Hopenet is an accurate and easy to use head pose estimation network. It uses the 300W-LP dataset for training the models and have been tested on real data with good qualitative performance.
The original repository of Hopenet is GitHub For details about the method and quantitative results please check their CVPR Workshop paper.
Here I am trying to revisit this method and improve its performance, specifically for testing on AFLW2000 dataset.
I applied minor changes to the code so that I can work with in using PyTorch version 1.1 and Python3.
The best reported results for AFLW2000 dataset, provided in the CVPRW paper (Table 1), are:
Yaw: 6.470, Pitch: 6.559, Roll: 5.436, and MAE: 6.155
As reported in the paper, to achieve this result, they used below settings:
- Training Dataset: 300W-LP
- Alpha: 2
- Batch Size: 128
- Learning Rate: 1e-5
Using the provided code, I tried similar settings.
Except for batch size for which I had to reduce to 64 due to the memory limitation of my GPU.
What I found was after few epochs, the test error starts raising.
To achieve a smoother error curve, I reduced the learning rate to 1e-6 and tried the training with different alpha values.
The best model I got so far was from alpha = 1 which performs as below on AFLW2000:
Yaw: 5.4517, Pitch: 6.3541, Roll: 5.3127, MAE: 5.7062
The snapshot of this model can be downloaded from models/hopenet_snapshot_a1.pkl.
The original Hopenet method uses a ResNet50 convnet which is considered to be a heavy weight and inefficient model, specifically to be used on embedded or mobile platform.
To mitigate this issue, we can think of replacing this module with a lighter network e.g.
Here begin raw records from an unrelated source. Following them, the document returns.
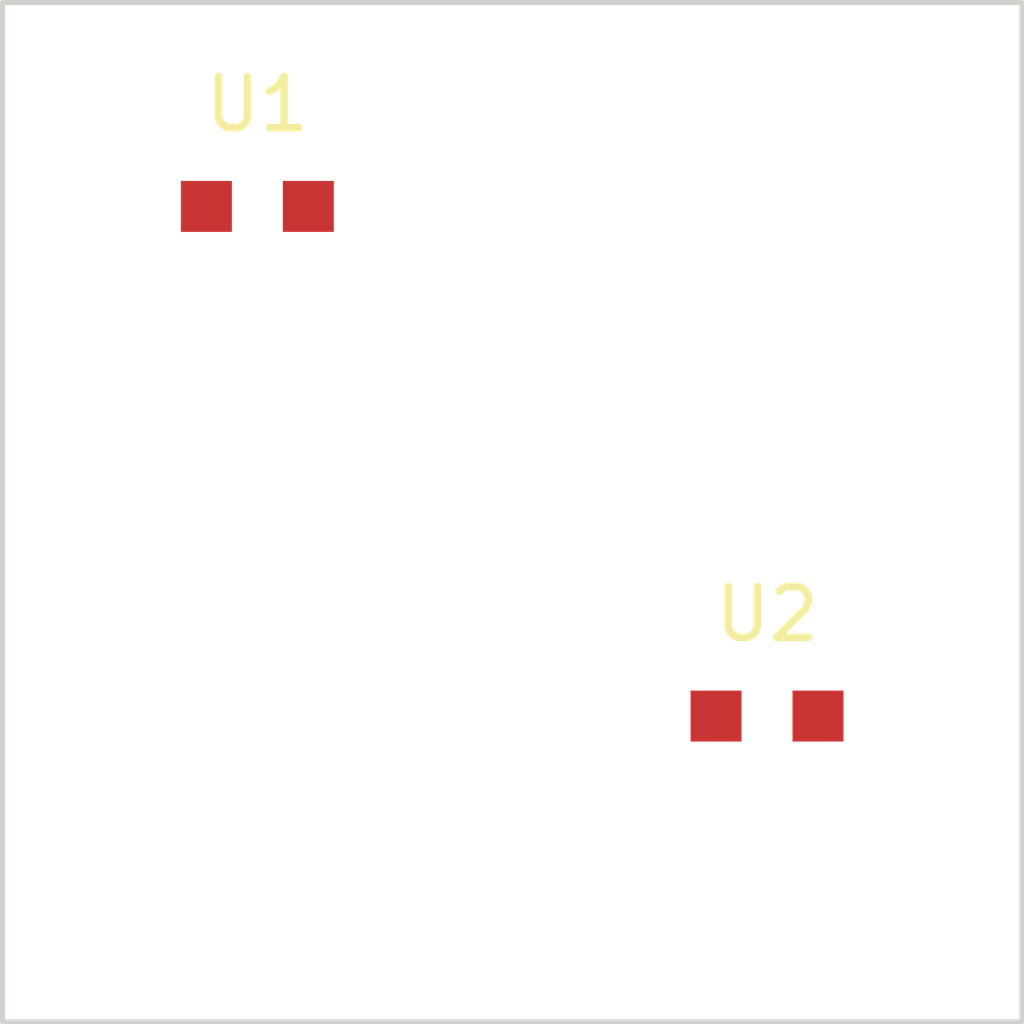
<source format=kicad_pcb>
(kicad_pcb
  (version 20240108)
  (generator "pcbnew")
  (generator_version "8.0")
  
  (general
    (thickness 1.6)
    (legacy_teardrops no)
  )
  
  (paper "A4")
  (layers
    (0 "F.Cu" signal)
    (31 "B.Cu" signal)
    (32 "B.Adhes" user "B.Adhesive")
    (33 "F.Adhes" user "F.Adhesive")
    (34 "B.Paste" user)
    (35 "F.Paste" user)
    (36 "B.SilkS" user "B.Silkscreen")
    (37 "F.SilkS" user "F.Silkscreen")
    (38 "B.Mask" user)
    (39 "F.Mask" user)
    (40 "Dwgs.User" user "User.Drawings")
    (41 "Cmts.User" user "User.Comments")
    (42 "Eco1.User" user "User.Eco1")
    (43 "Eco2.User" user "User.Eco2")
    (44 "Edge.Cuts" user)
    (45 "Margin" user)
    (46 "B.CrtYd" user "B.Courtyard")
    (47 "F.CrtYd" user "F.Courtyard")
    (48 "B.Fab" user)
    (49 "F.Fab" user)
    (50 "User.1" user)
    (51 "User.2" user)
    (52 "User.3" user)
    (53 "User.4" user)
    (54 "User.5" user)
    (55 "User.6" user)
    (56 "User.7" user)
    (57 "User.8" user)
    (58 "User.9" user)
  )
  
  (setup
    (pad_to_mask_clearance 0)
    (allow_soldermask_bridges_in_footprints no)
    (pcbplotparams
      (layerselection 0x00010fc_ffffffff)
      (plot_on_all_layers_selection 0x0000000_00000000)
      (disableapertmacros no)
      (usegerberextensions no)
      (usegerberattributes yes)
      (usegerberadvancedattributes yes)
      (creategerberjobfile yes)
      (dashed_line_dash_ratio 12.000000)
      (dashed_line_gap_ratio 3.000000)
      (svgprecision 4)
      (plotframeref no)
      (viasonmask no)
      (mode 1)
      (useauxorigin no)
      (hpglpennumber 1)
      (hpglpenspeed 20)
      (hpglpendiameter 15.000000)
      (pdf_front_fp_property_popups yes)
      (pdf_back_fp_property_popups yes)
      (dxfpolygonmode yes)
      (dxfimperialunits yes)
      (dxfusepcbnewfont yes)
      (psnegative no)
      (psa4output no)
      (plotreference yes)
      (plotvalue yes)
      (plotfptext yes)
      (plotinvisibletext no)
      (sketchpadsonfab no)
      (subtractmaskfromsilk no)
      (outputformat 1)
      (mirror no)
      (drillshape 1)
      (scaleselection 1)
      (outputdirectory "")
    )
  )
  
  (net 0 "")
  (net 1 "NET_A")
  (net 2 "NET_B")
  
  (footprint "TestFootprint:TEST_IC" (layer "F.Cu") (at 5 5))
  
  (footprint "TestFootprint:TEST_IC" (layer "F.Cu") (at 15 15))
  
  (gr_rect
    (start 0 0)
    (end 20 20)
    (stroke
      (width 0.1)
      (type solid)
    )
    (layer "Edge.Cuts")
    (uuid "12345678-1234-1234-1234-123456789022")
  )
)

</source>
ResNet18, Squeezenet, or MobileNet.
An argument is now added to the train_hopenet.py and test_hopenet.py modules called "arch" which can change the base network's architecture to:
- ResNet18
- ResNet34
- ResNet50
- ResNet101
- ResNet152
- Squeezenet_1_0
- Squeezenet_1_1
- MobileNetV2
The best performing model with ResNet18 architecture (snapshot) achieves:
Yaw: 6.0897, Pitch: 6.9588, Roll: 6.0907, MAE: 6.3797
With MobileNetV2 architechture (snapshot) I could reach to:
Yaw: 7.3247, Pitch: 6.9425, Roll: 6.2106, MAE: 6.8259
And with Squeezenet_1_0 architechture (snapshot) we can get:
Yaw: 7.2015, Pitch: 7.9230, Roll: 6.8532, MAE: 7.3259
Lastly, Squeezenet_1_1 architechture (snapshot) could perform:
Yaw: 8.8815, Pitch: 7.4020, Roll: 7.1891, MAE: 7.8242
It is good to mention about HopeNet-Lite, which also adopted a MobileNet like architecture for HopeNet.